I just have passion, and I love where I live. So I had the opportunity when I was growing up to live on three quarters of an acre with my family, have space, the opportunity to go to schools locally in the area. And when I reflect back over the last couple of years of what I’ve seen with the way that Morteon Bay’s moved towards from essentially its inception in 2008 through to last year, was that it was starting to lose a bit of the identity and a bit of that lifestyle that I grew up with. And I quite frankly was worried for my children to not have that opportunity. So in 2013, I bought a block of land at Burpengary East. I’ve built a house, and we’ve created a home. So, Burpengary East is in the heart of division two. If some of you, if you had seen my campaign, you might’ve noticed that I used it in every part of my branding of division two, but there was a love heart instead of an O.

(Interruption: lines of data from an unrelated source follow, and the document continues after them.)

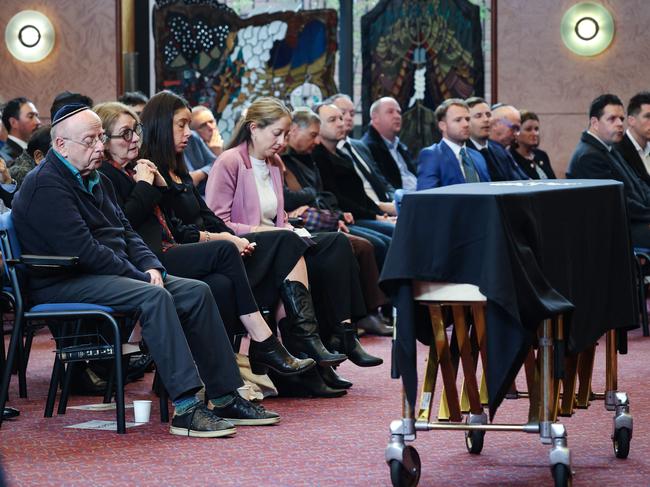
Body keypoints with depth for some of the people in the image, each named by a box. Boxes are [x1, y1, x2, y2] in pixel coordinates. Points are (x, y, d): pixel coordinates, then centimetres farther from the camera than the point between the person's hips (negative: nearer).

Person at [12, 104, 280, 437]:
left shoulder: (97, 181, 19)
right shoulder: (46, 185, -14)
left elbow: (126, 232, 19)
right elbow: (83, 250, -21)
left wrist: (151, 267, -2)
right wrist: (141, 277, -17)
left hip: (111, 272, 10)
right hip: (65, 284, -10)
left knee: (197, 291, -4)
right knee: (153, 296, -33)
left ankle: (225, 397, -3)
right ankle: (186, 407, -37)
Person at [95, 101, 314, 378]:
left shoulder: (134, 168, 24)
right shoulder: (103, 174, -3)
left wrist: (160, 185, 9)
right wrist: (145, 186, -7)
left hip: (163, 251, 9)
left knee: (222, 285, -18)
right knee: (225, 251, -18)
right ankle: (264, 343, -16)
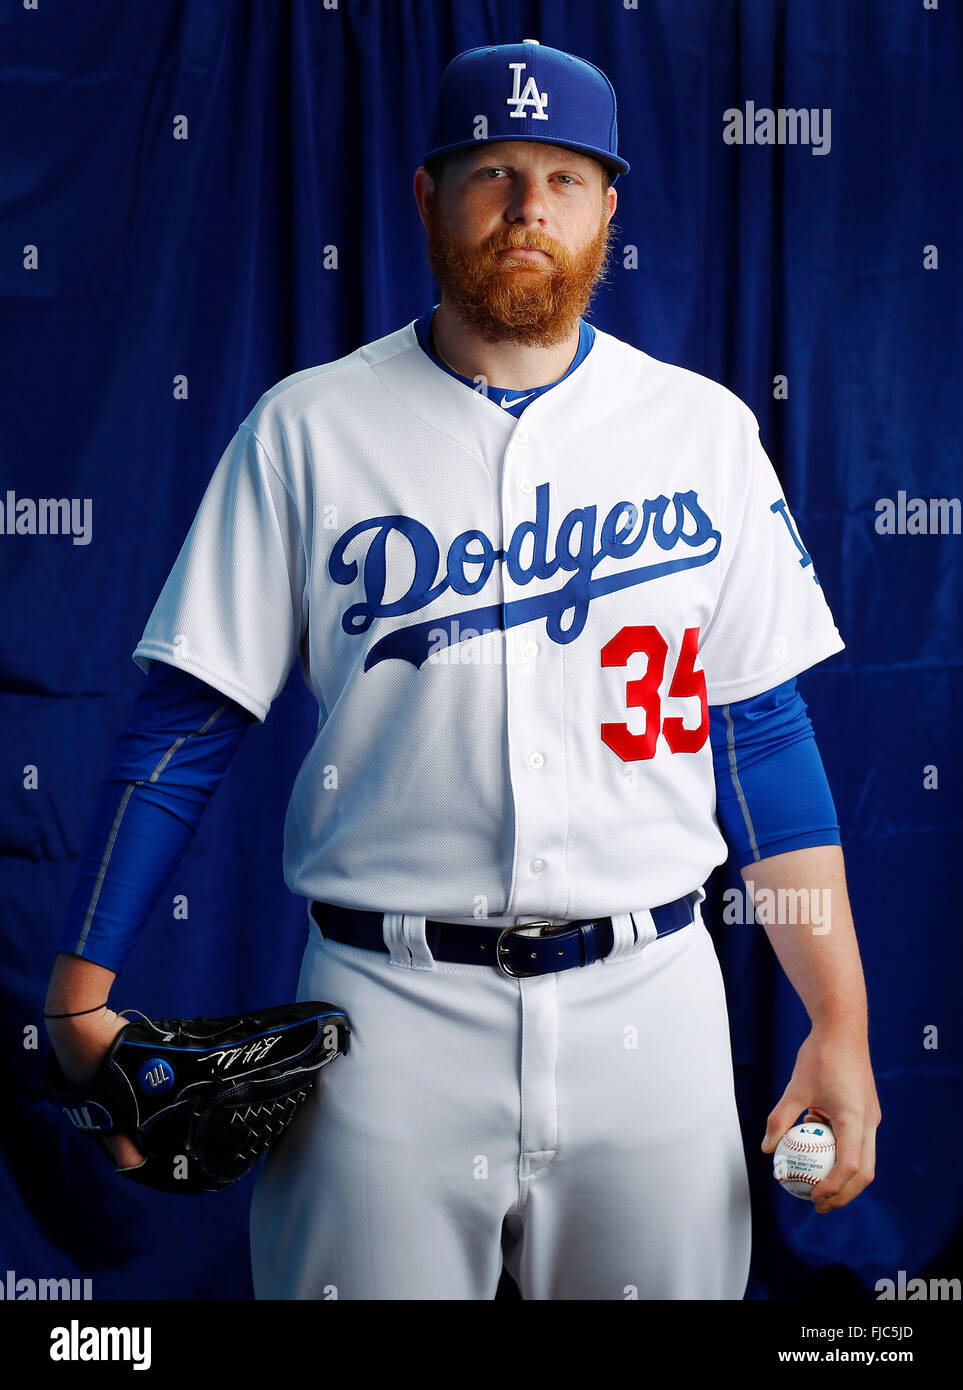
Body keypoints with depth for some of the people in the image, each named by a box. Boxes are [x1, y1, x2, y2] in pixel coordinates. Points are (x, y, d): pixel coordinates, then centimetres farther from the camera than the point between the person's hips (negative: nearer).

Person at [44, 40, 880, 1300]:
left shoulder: (704, 430, 5)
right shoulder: (307, 430, 1)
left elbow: (764, 734, 6)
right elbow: (188, 722, 0)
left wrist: (840, 1024, 2)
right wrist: (82, 999, -6)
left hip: (647, 1004, 2)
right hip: (388, 1007, -1)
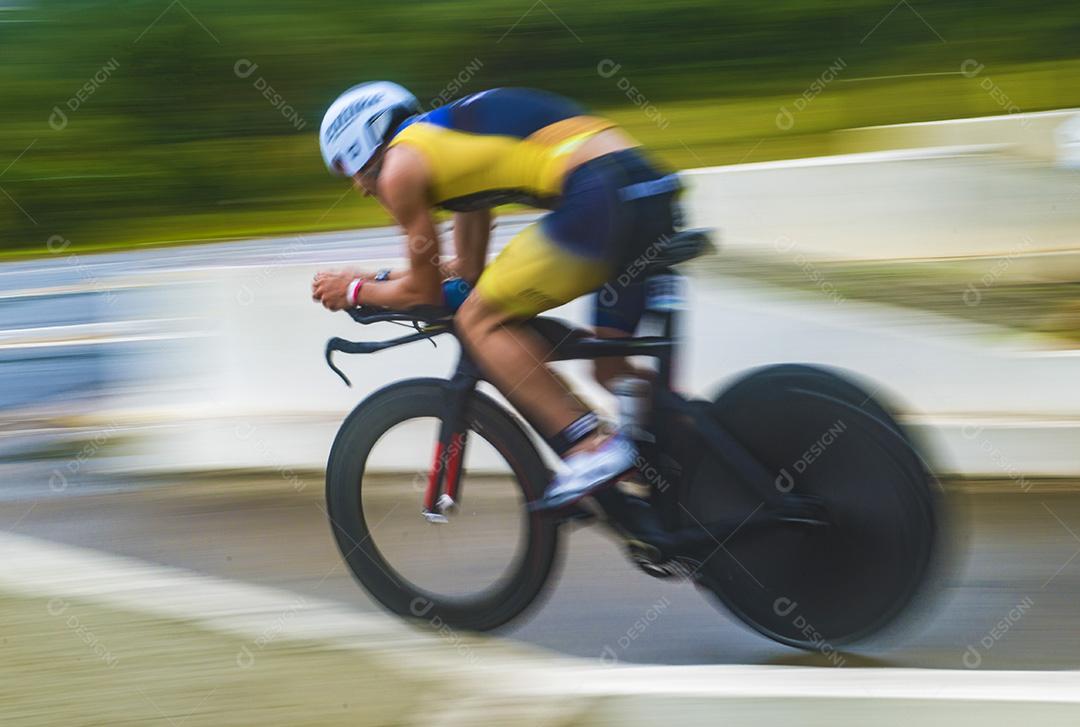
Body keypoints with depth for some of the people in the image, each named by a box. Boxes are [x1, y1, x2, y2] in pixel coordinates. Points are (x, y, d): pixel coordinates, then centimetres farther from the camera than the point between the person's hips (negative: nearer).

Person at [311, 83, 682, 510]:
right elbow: (468, 271, 36)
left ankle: (594, 450, -8)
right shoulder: (455, 138, 32)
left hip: (599, 194, -9)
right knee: (611, 369, 18)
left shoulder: (399, 165, 6)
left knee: (479, 322, 1)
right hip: (653, 188, 9)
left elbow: (424, 293, 12)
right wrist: (376, 279, 39)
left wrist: (356, 291, 28)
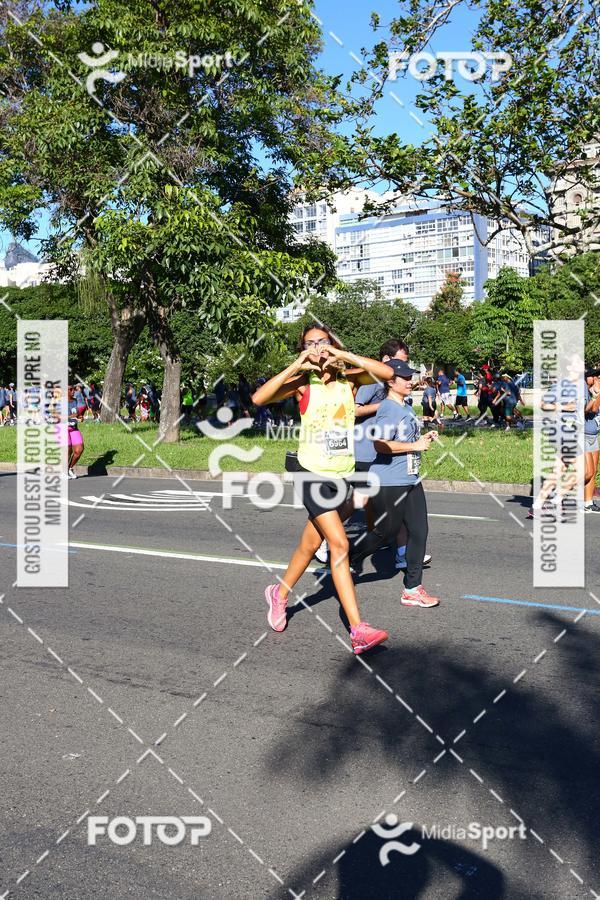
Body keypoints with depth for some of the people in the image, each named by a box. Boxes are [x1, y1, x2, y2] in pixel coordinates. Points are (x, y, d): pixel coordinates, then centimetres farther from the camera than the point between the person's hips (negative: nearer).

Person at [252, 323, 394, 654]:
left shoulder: (348, 379, 1)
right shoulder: (303, 383, -6)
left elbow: (387, 372, -17)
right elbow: (258, 398, -20)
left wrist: (343, 355, -21)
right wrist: (296, 366, -22)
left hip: (343, 474, 4)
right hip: (313, 473, -4)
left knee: (310, 544, 17)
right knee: (339, 544, -14)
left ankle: (279, 593, 41)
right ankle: (358, 630, -13)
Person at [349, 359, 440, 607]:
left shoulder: (407, 408, 16)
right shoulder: (388, 409, -16)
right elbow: (380, 444, -27)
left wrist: (424, 438, 14)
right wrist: (415, 445, -21)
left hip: (411, 481, 9)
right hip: (389, 484, -9)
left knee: (419, 532, 5)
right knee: (385, 533, 1)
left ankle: (412, 589, 13)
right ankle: (344, 560, 24)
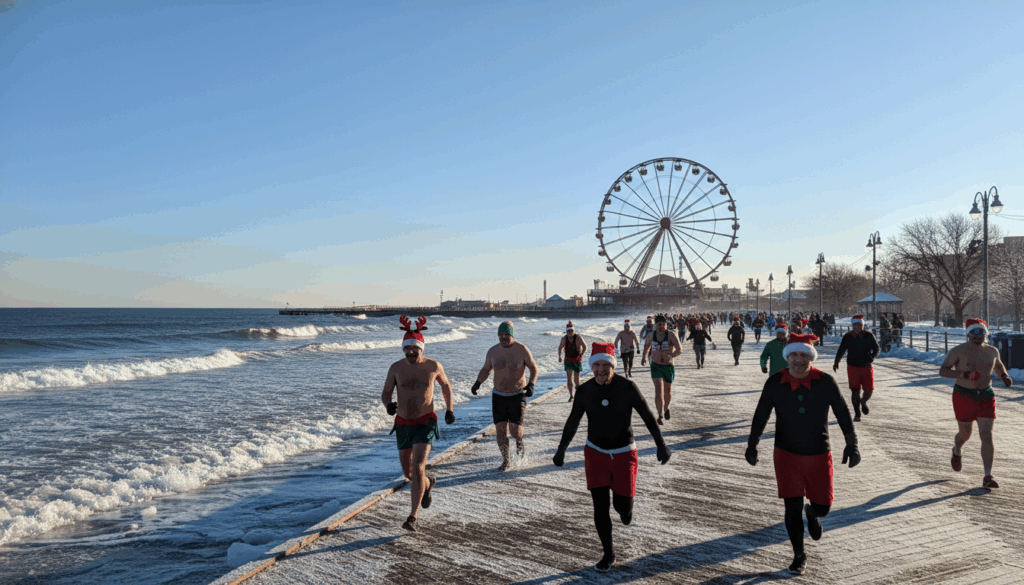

That was deliberate because I live in the heart of Division Two, and I love Division Two. I know it sounds cheesy. It sounds a bit out there, but at the end of the day, that’s why I put my hand up to run is because I actually have the passion, the energy, and I felt like I could make a creative difference to the area. And now obviously with the Moreton Bay Council, there is 12 councillors and a mayor. It’s not just your division that you’re looking after. You are custodians of the entire council area. And it’s a good base for me to be right in the heart, right in the middle there, knowing my constituents and, being able to relate to them, and then bring their concerns, their issues, what they want from the future back into the council chambers, to be able to have that broader discussion with the rest of the councillors and make sure that we’re all front of mind when we’re making these decisions that are going to affect the whole region.